Они же, эти дамы, послали его еще раньше стажировать в Клайпеду и Палангу, в их ресторанах, да со:

– Шведским Столом, Курами Гриль и фаршированными грибами котлетами, а не только, как у нас:

– Всего одной Киевской.


Вообще, можно было думать, что наступает что-то даже получше коммунизма. Проститутки свои и то, оказывается, уже были!

Мы не знали.

Тото Кутуньо и Адриано Челентано пели не, как у нас прижатыми к стене музыкальными инструментами, а со сцены в середине зала. Кабак работал до четырех утра, – там, в Прибалтике. И надо было обязательно следить, когда реципиент выпьет рюмочку, тут же сразу подойти чинно и благородно и предложить ему налить-ь другую.


У нас будет также – все были согласны. И это – понимаете ли – была Перестройка и до такой степени, что о Сухом Законе знали только те, у кого – как у него – были очереди по триста человек ко времени открытия его бара, и коктейли – другого даже для записных алкоголиков – здесь не делалось:

– Заказывали сразу по двадцать-тридцать человек, допущенных швейцаром лично к его прилавку – отвал – следующие.

Бутерброды, как при коммунизме, обычные люди брали сами с тарелки согласно взятых коктейлей.


Можно сказать, это был такой Праздник, который всегда перед вами, о котором не мечтал даже Эрнест Хемингуэй.

Появились, как из-под земли золотые пятерки, что можно подумать, их штамповали цыгане, но они сами приходили и спрашивали, нет ли на продажу лишней пятерочки.

Золотая лихорадки, шотландские Белые Лошади, финские Брусничные и Клюквенные ликеры, Рижские Бальзамы, которых до:


– Него и Махал Махалыча здесь отродясь не мечтали увидеть.

Часы Хонг-Конг возили сумками, импортные рубашки с золотым заколками поперек горла, – как из импортного роза изобилия.
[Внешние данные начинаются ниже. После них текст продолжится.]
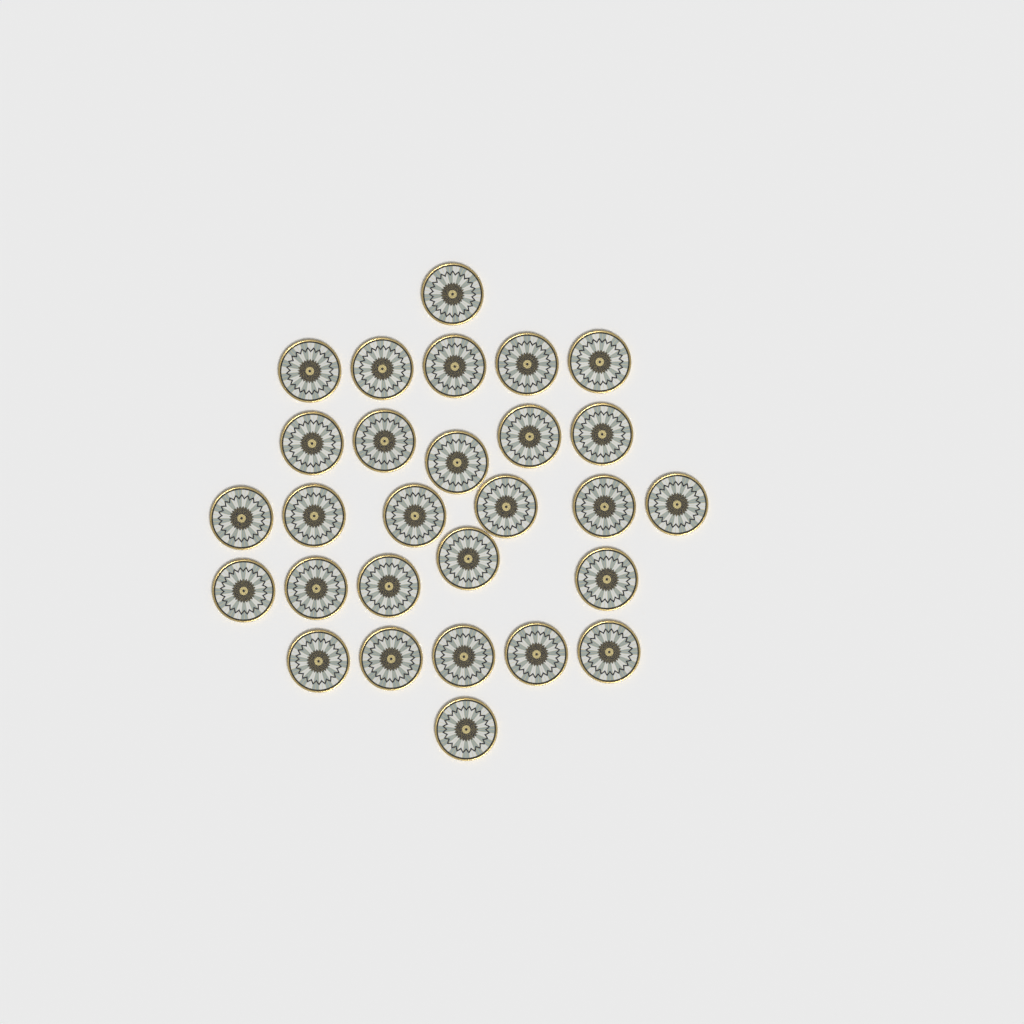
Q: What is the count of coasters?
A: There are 28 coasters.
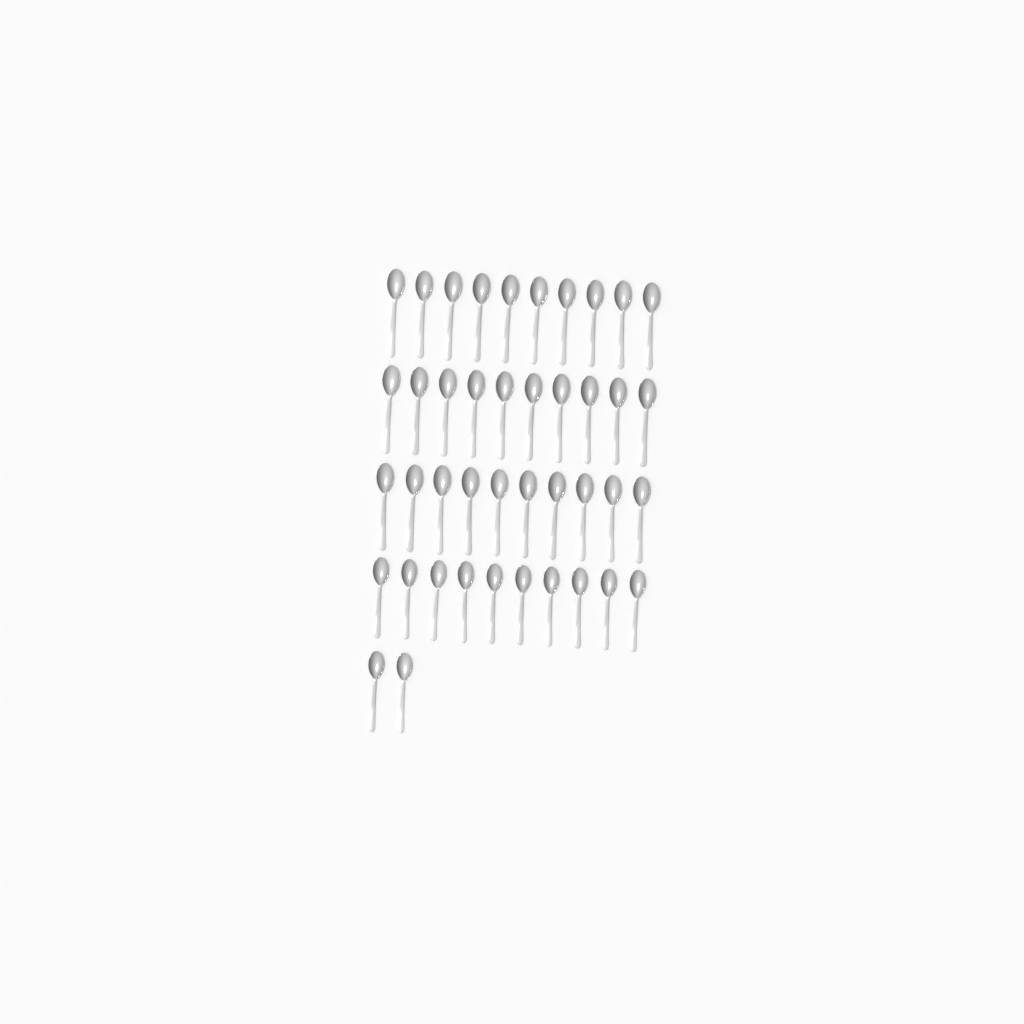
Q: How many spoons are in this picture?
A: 42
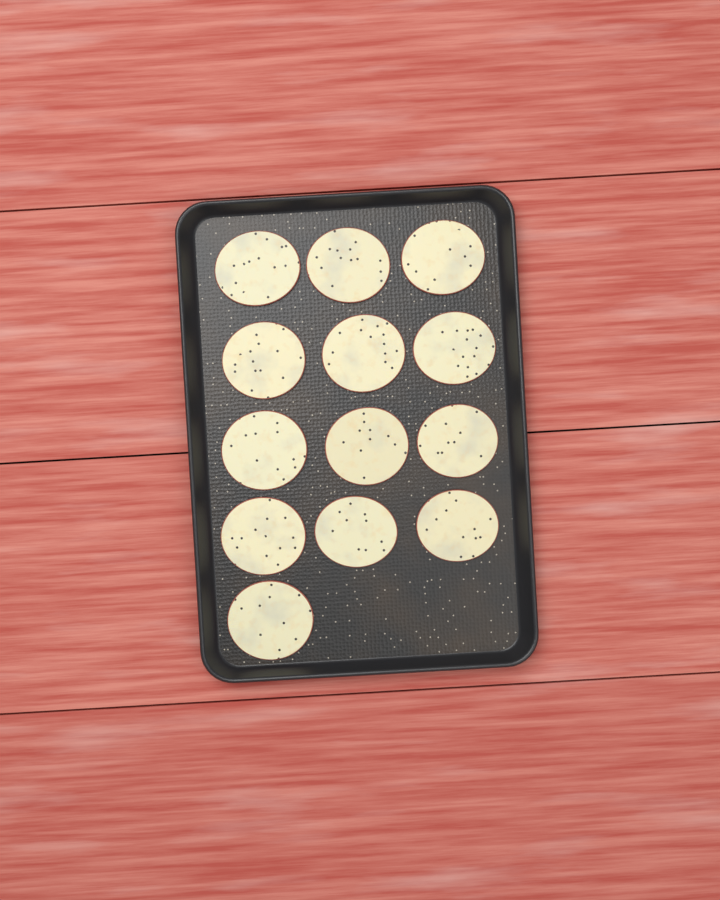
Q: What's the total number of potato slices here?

До Этого здесь даже костюмы, чтобы целиком и полностью и то не продавали, если только шить в ателье на заказ.


Джинсы уже пошли не Флиппер, как купи за сто рублей, брат приехал из Германии, захожу чемодан в нем фура этих джинсов – бери! Уже не надо, только вся в эмблемах Монтана, Вранглер – и это не цирк приехал, а один парень из Москвы, который стал здесь вести дискотеку, на выданной Ему чешской дискотеке, возил заодно с любым количеством японских двухкассетников и таких же фирменных кассет к ним Сони и ТДК – хотите чистых, а надо и Пинк Флойд, и Битлз, и Бони-Эм, и Розенбаум и с Вилли Токаревым и:


– Он вышел и упал на снег, – Александра Новикова.

Вилли Токарева повара уже не бегали слушать поближе к бару, бросая свои холодные закуски и уже почти готовых Цыплят Табака и Пельменей в Горшочке для забивших до отказала – и так каждый день – этого Центрального Кабака, – а:

– Сами и пели в такт этому:

– Сегодня баба заказала мне сазана, как никогда вдруг натяну-лося блесна, со дна я вытащил живого партизана – не знал он, бедный, что закончилась война! Эх, хвост-чешуя, не поймал я ничего, – ибо – как грится:

– У нас всё уже было-о.


Или:

– Мама Дзедун – большой шалун, он до сир пор не прочь кого-нибудь потискать! Заметит слабину, меняет враз жену, и вот недавно докатился до артистки! Он пахудал, он маху дал, у ней отрылся темперамент очень бурный! Не баба – зверь, она теперь вершит делами революции культурной!


Та-ко-го! Еще ни-ка-да не было. Ай, да, Махал Махалыч, ай да, сукин сын, устроил народу праздник на всю оставшуюся жизнь.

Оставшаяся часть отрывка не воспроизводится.